This literal release of blood… does it relieve something else “within” you? Is it healing?
It’s certainly a release and has healed various aspects of my being and past. But I’ve come to understand and view it more in a literal alchemical process. The progress from ‘sulphur to gold’ in ancient alchemical manuscripts was the shrouded way of communicating a spiritual / experiential process by which the individual ‘ascends’ the rungs (by trial, destruction / reconstitution) finally arriving at the point of balance, which is represented by the marriage of opposites, the “Marriage of The Sun and Moon’ (2010)”, and is nothing more than a state of being. I don’t claim to have reached experiential or spiritual perfection, far from it, but rather have experienced growth and progress within the scope of my own world, my relation and perception of it. I’m posing questions to ‘grand problems’ and receiving ‘answers’ through the work, as a body. Because of that, it’s a rather mystical process. Mystical in that I’m processing the ethereal in very concrete, specific forms, and ‘solving’ and reconfiguring (Solve et Coagula) it as to create an ‘ethereal roadmap’ of sorts, delineating my progress through this strange world.
Your paintings are the embodiment of many emotional and psychological interpretations… from birth and growth to decay and despair. What invokes these visions within you and into the art to form such a deeply personal connection?
My paintings are directly inspired by life and emotions, but are embellished with symbology and visual language not originating within the self. Birth, death, and this short space in between dominate the work themes as this is, I guess, I’d say how I relate to and understand mortality, as ever present with our time as finite. It’s certainly existential, could almost be viewed as nihilistic. But it’s not whatsoever. It’s a ‘call to action’, to cherish the time we have, and to create and appreciate each day as if it’s your last.
I’ve worked in just about every medium (oils, gouaches, tube iron oxide, and sculpture); you name it, I’ve at least experimented with it. Because I’ve connected so deeply with blood as a medium, it’s been difficult to want to work in anything else (besides sculpture). It’s captivated me and held my undivided attention since profoundly connecting with it. Certain schools of shout regard the blood as the ‘highest vehicle of the spirit’. Following this train of thought, I’m working with raw spirit, charged with all the essences of life and containing all information for the physical and mental functioning of the individual. That’s a profound notion with far reaching implications, again, along this train of thought. If nothing more than a notion, it’s one I choose to entertain.
I’ve read that your work is considered “figurative with metaphysical and often nightmarish subject matters”. Are they based on your own nightmares or those developed and burned into us through societal conflicts and our human condition?
Although deeply personal, the work always tends towards overarching societal and human issues that I believe each of us experience as stations of human experience, more or less.
Will you talk to us about “Autopsy of the Soul” for The Dark Art Emporium? How did you prepare for this exhibition and what can we expect?

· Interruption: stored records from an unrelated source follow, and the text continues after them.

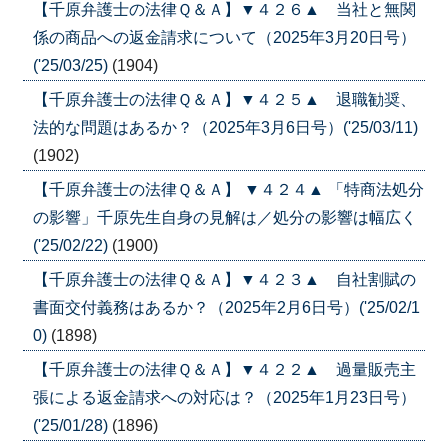
【千原弁護士の法律Ｑ＆Ａ】▼４２６▲ 当社と無関
係の商品への返金請求について（2025年3月20日号）
('25/03/25)
(1904)
【千原弁護士の法律Ｑ＆Ａ】▼４２５▲ 退職勧奨、
法的な問題はあるか？（2025年3月6日号）('25/03/11)
(1902)
【千原弁護士の法律Ｑ＆Ａ】 ▼４２４▲ 「特商法処分
の影響」千原先生自身の見解は／処分の影響は幅広く
('25/02/22)
(1900)
【千原弁護士の法律Ｑ＆Ａ】▼４２３▲ 自社割賦の
書面交付義務はあるか？（2025年2月6日号）('25/02/1
0)
(1898)
【千原弁護士の法律Ｑ＆Ａ】▼４２２▲ 過量販売主
張による返金請求への対応は？（2025年1月23日号）
('25/01/28)
(1896)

Autopsy of The Soul is a collection of brutally honest musings exploring life, death, dying, “karma”, and the notion of the ‘transmigration of consciousness’. It was partially inspired by a book by scientist and Doctor Robert Lanza, through which he scientifically postulates the continuance of human consciousness after death from an entirely empirical and scientific stance. It would be impossible to expand on this in passing, I’d suggest the book to anyone which is conscious and sentient, and it’s a masterpiece of science and theoretical physics. But it strongly supports, in very specific and identical ways, many precepts contained within ancient philosophies that’ve interested me, so it’s a really exciting collision, or at least parallelism of concepts. The title piece, “Autopsy of The Soul” depicts a figure that hangs in the balance between 2 scales, one phantasmagorically representing the ‘soul’, being collected as gas and transmuted into liquid, then weighed against a feather. This is an ancient Egyptian concept which suggests that if the ‘heart’ is weighed against the feather, and if its lighter, is granted admission into the underworld. I love this concept, obviously allegorically. I can sleep at night and know I’ve kept my slate clean and done my best in this life, for whatever that’s worth. But ultimately the depiction calls one to question the weight of their own organs. How heavy is the heart? Does consciousness persist after death as the resonation of energy in the field, even in the most infinitesimally of ways? It’s all in there.
What’s on the horizon, Vincent?
As long as I’m above ground I’ll be making art, guided by circumstance and the sum total of my being at each given point in time. I trust that process, because it’s true. Doesn’t get any more from the heart. It’s a remarkable experience to view an exhibition, fully comprehending that all of it literally and figuratively once pumped entirely through my heart, and am very much looking forward to Autopsy of the Soul, opening June 8th at Dark Art Emporium. After this, I’m going to keep creating and trusting this process.